Rendered chart images →

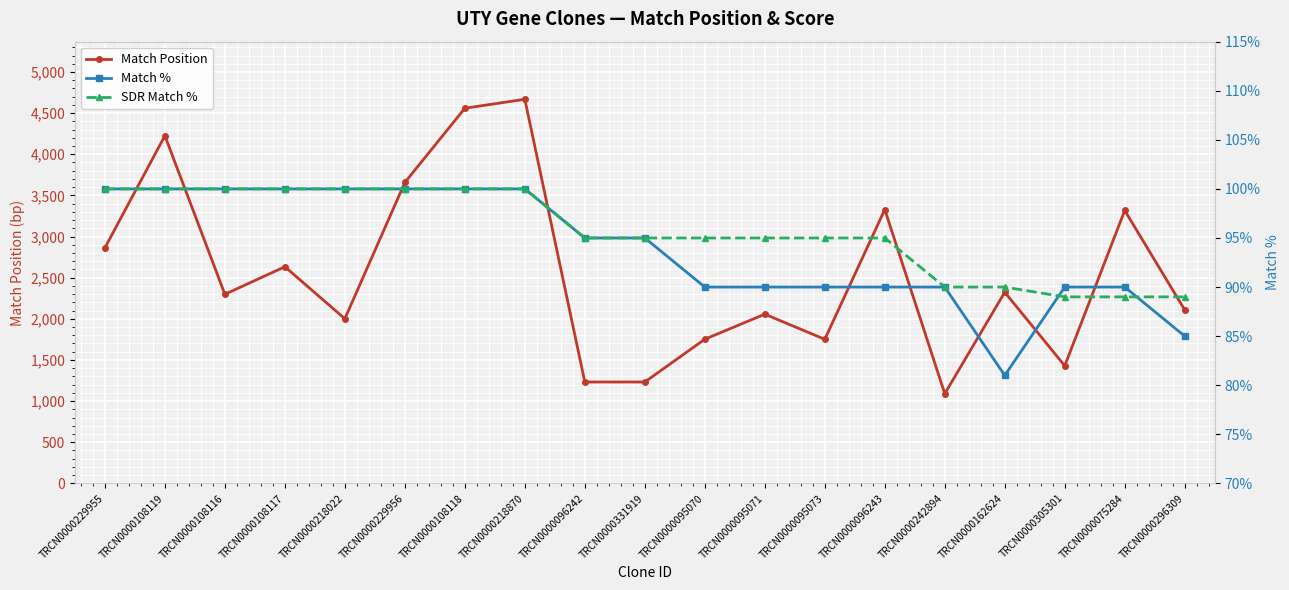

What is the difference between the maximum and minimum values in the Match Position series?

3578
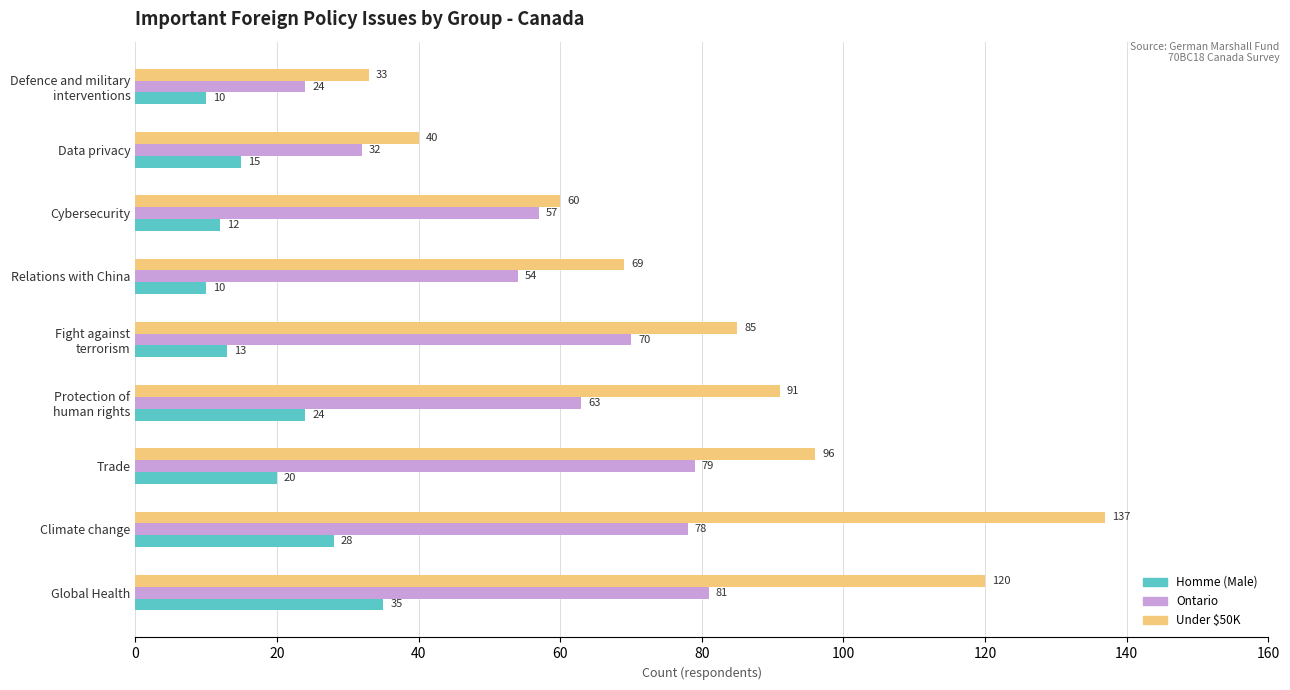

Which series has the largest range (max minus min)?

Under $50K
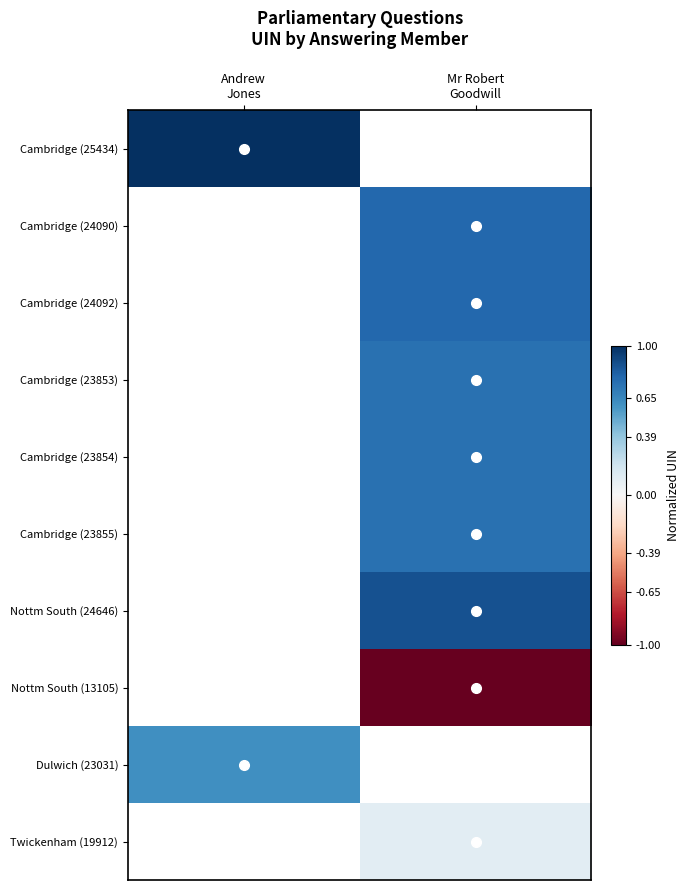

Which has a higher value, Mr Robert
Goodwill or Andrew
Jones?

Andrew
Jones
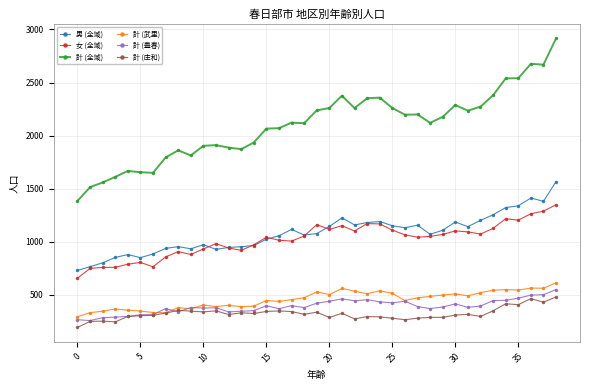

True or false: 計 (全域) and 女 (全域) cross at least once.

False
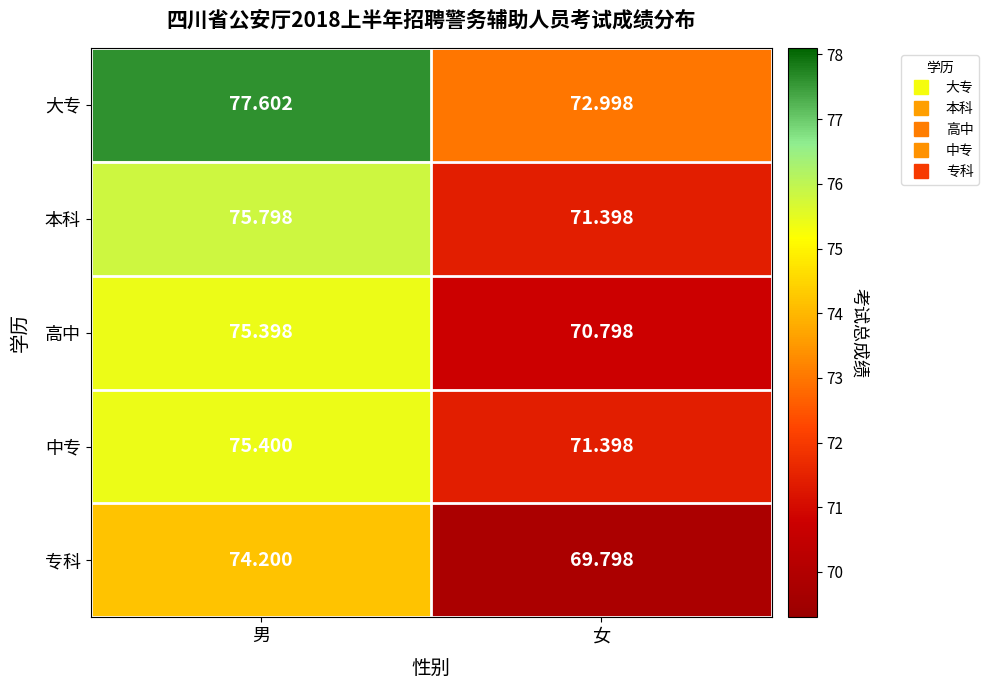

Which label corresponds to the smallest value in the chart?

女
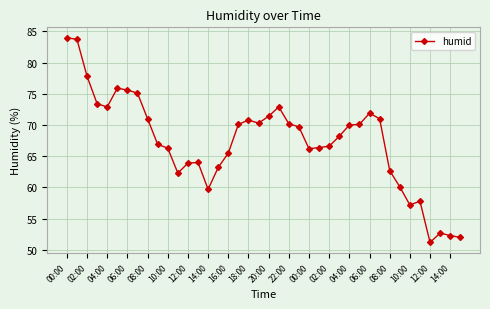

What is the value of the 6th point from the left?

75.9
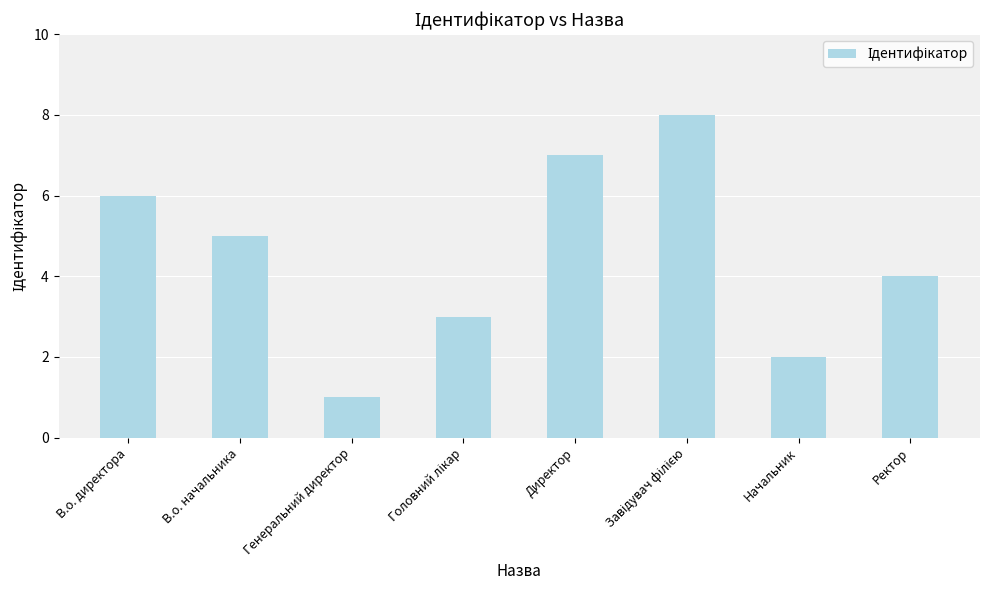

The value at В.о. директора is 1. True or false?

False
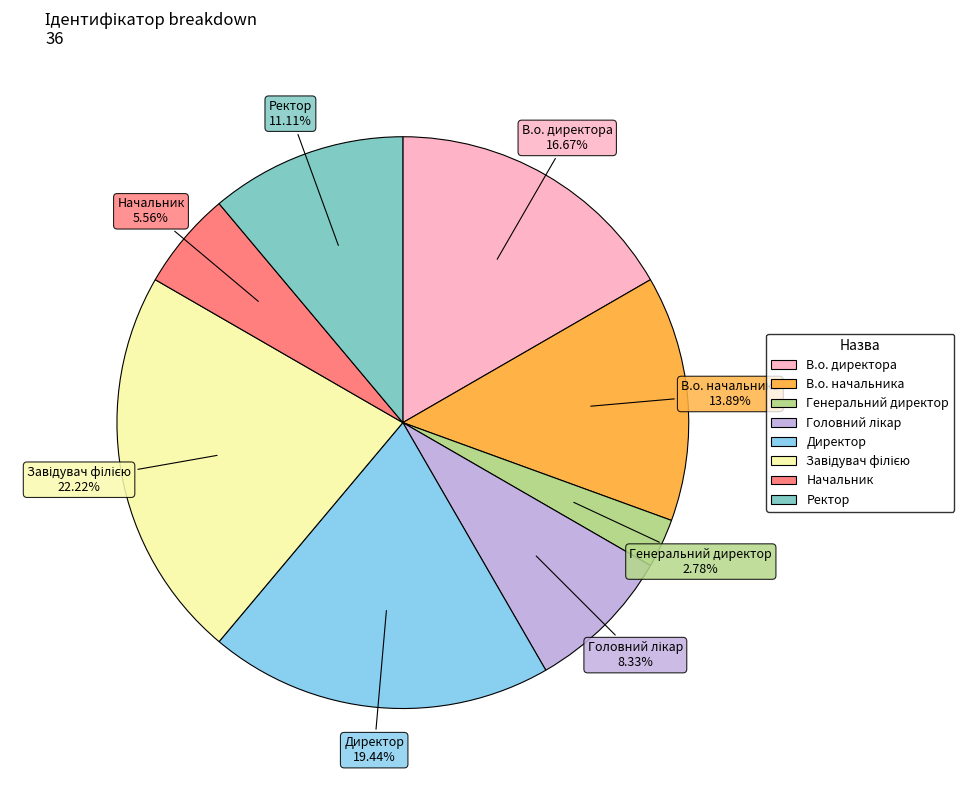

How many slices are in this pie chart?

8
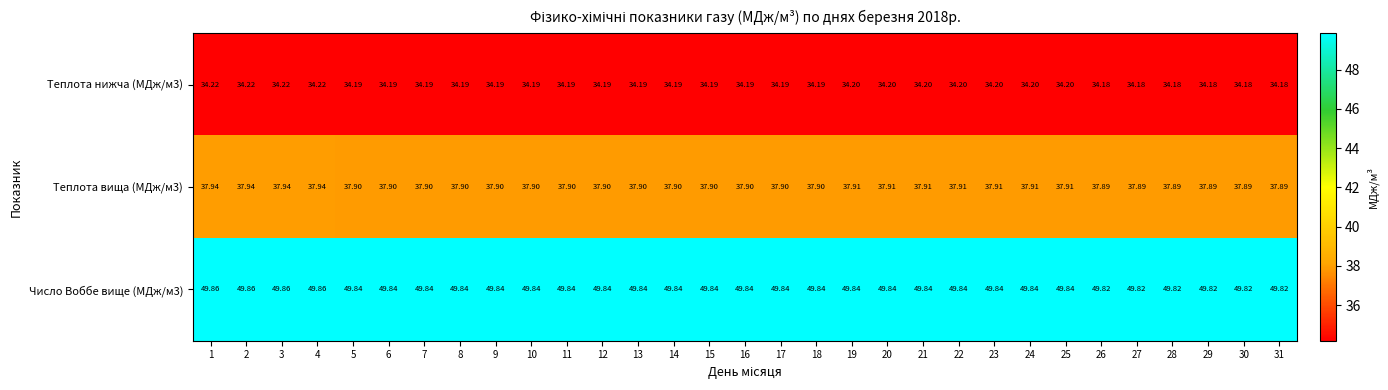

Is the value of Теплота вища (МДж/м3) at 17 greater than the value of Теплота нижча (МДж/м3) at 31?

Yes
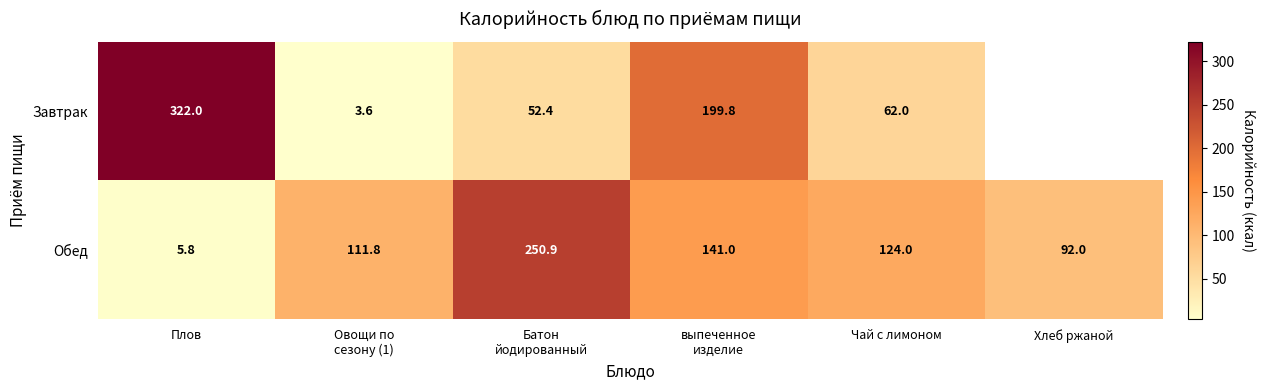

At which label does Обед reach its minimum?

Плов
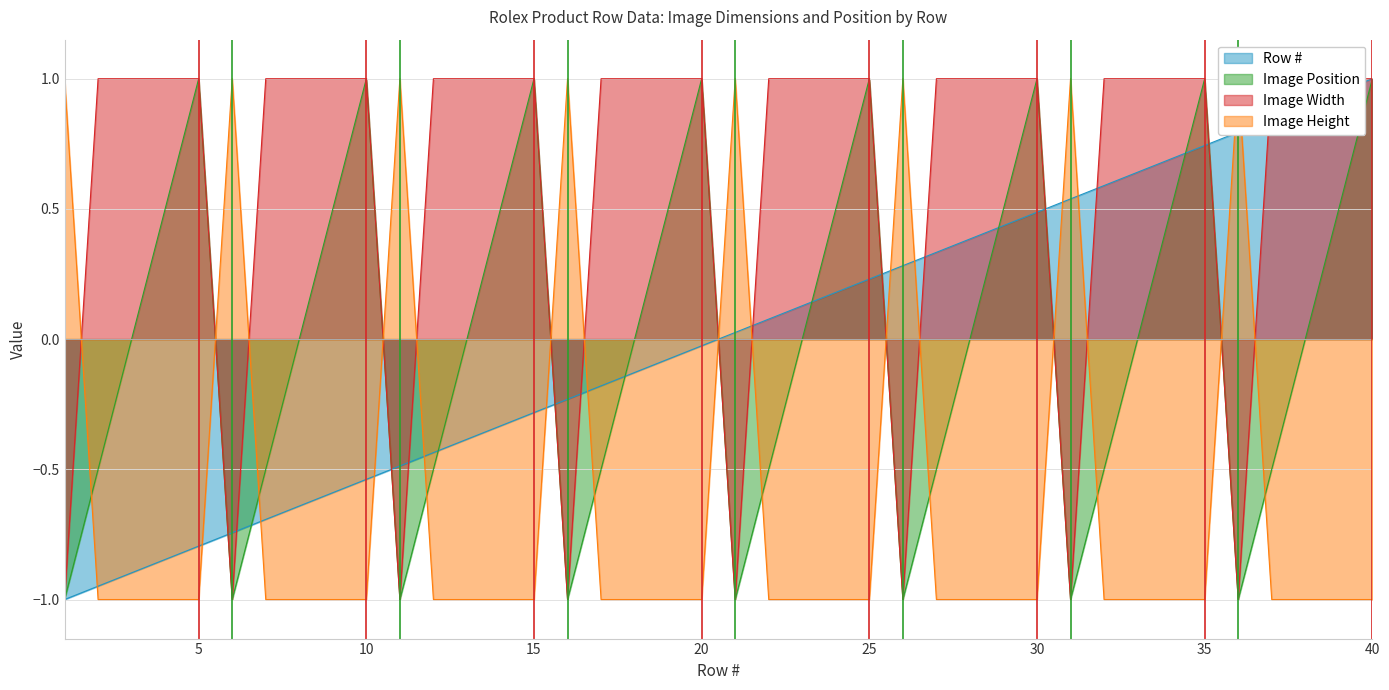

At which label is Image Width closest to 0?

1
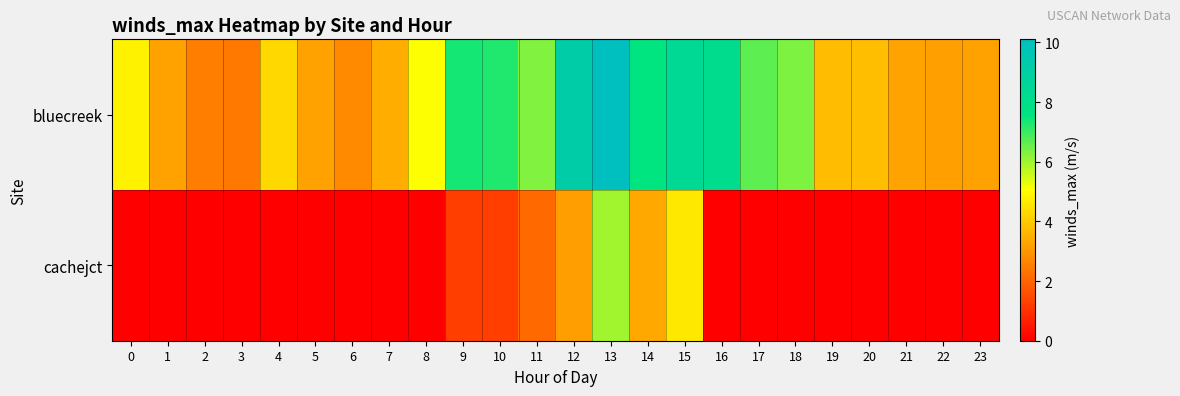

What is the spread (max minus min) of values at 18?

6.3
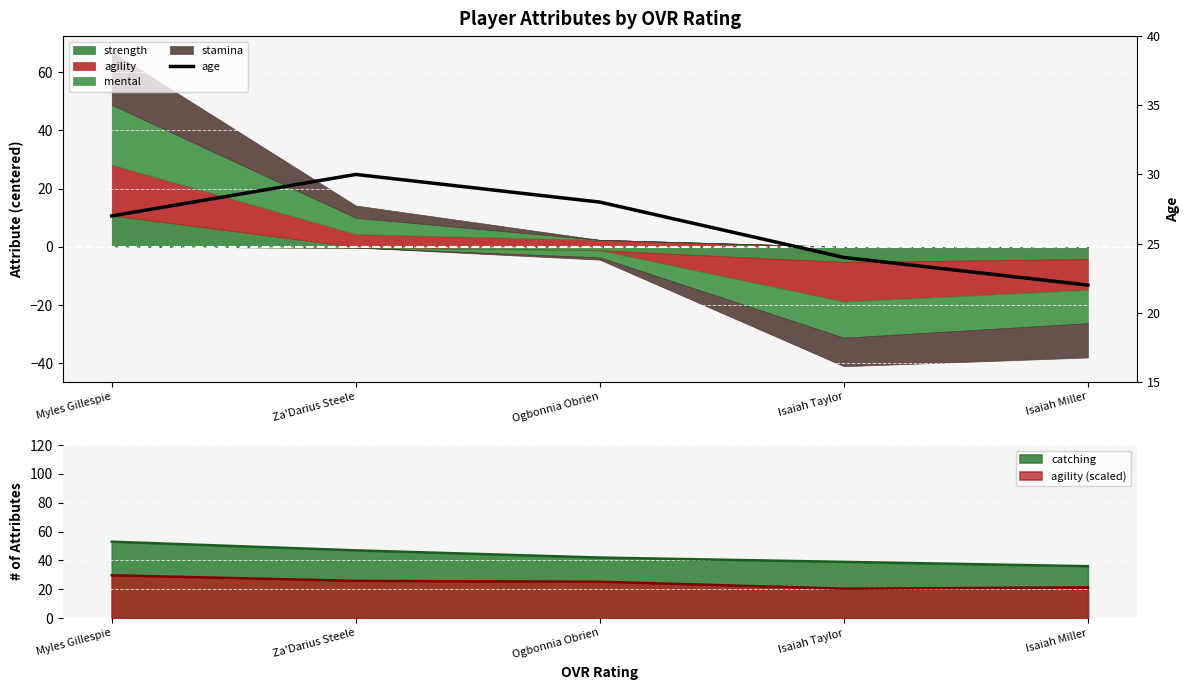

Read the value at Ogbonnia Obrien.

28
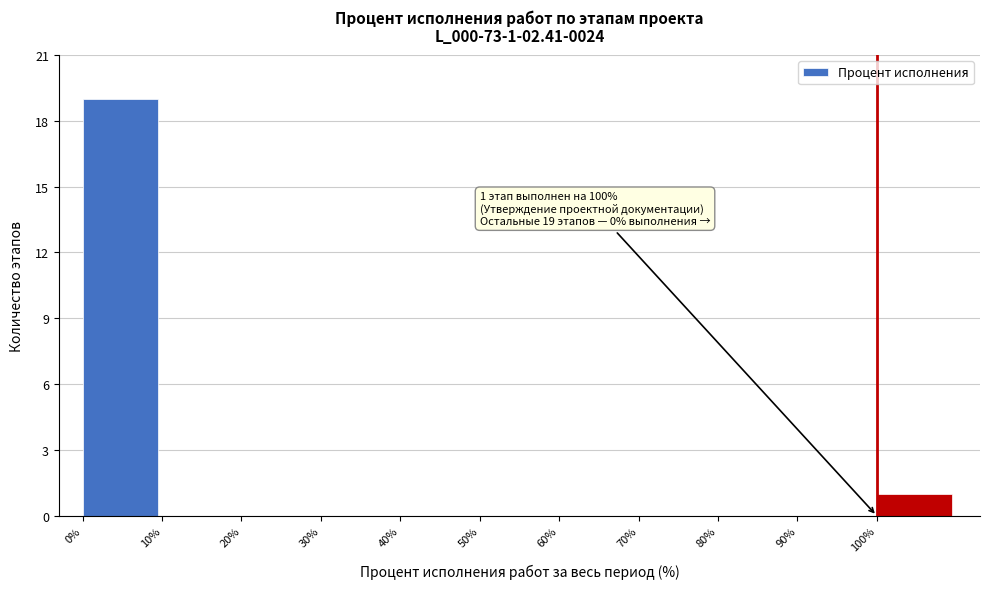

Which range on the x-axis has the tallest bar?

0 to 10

WHAT TO WORK ON → Begin at the line that has "The value at В.о." and stop at the end of the items. Reproduce those lines, swapping "pie chart" for "donut chart" and changing nothing else, but leave out the pictures.

WRITTEN RESPONSE →
The value at В.о. директора is 1. True or false?

False

How many slices are in this donut chart?

8

Is the value of Теплота вища (МДж/м3) at 17 greater than the value of Теплота нижча (МДж/м3) at 31?

Yes

At which label does Обед reach its minimum?

Плов

At which label is Image Width closest to 0?

1

What is the spread (max minus min) of values at 18?

6.3

Read the value at Ogbonnia Obrien.

28

Which range on the x-axis has the tallest bar?

0 to 10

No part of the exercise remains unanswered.